I decided to read/re-read all Greene's novels a year ago. Like you, I found they gutted me while I was actually reading, then I forgot everything about them within hours of putting them down. I'm not sure if that's Green's fault or mine. Probably mine. Mind like a sieve. Where was I?

Andrew said...

Colm - Hey, I learned that lesson in nursery school. Well, the first part of it.

Conor - Hey, thanks for popping over to this neck of the woods. Actually, I think I have a copy of the movie of Brighton Rock that I've never watched knocking around somewhere.
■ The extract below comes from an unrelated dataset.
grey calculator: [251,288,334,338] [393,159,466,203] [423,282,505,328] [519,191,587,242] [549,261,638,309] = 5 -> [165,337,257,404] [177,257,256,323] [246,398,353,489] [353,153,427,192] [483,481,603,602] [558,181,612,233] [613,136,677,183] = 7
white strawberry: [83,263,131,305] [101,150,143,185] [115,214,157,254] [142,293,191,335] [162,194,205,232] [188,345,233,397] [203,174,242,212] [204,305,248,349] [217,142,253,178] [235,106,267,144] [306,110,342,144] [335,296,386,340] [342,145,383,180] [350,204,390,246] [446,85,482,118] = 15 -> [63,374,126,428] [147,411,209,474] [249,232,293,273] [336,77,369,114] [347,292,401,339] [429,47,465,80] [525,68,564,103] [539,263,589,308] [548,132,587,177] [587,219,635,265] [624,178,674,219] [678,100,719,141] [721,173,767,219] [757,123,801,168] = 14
I know watching a film really isn't the same, but his stuff seems to translate well to film. I thought The End of the Affair was excellent, and The Third Man (admittedly a screenplay before it was a novel, but still) is a favourite of mine.

Rosie - Except when the car has a man within.

Tessa - It's a constant problem for me, though I'm learning not to worry about it. Have you read a book called 'How to Talk about Books You Haven't Read'? It deals a lot with the fact that we don't really retain much from the books we read, only the feelings they gave us at the time.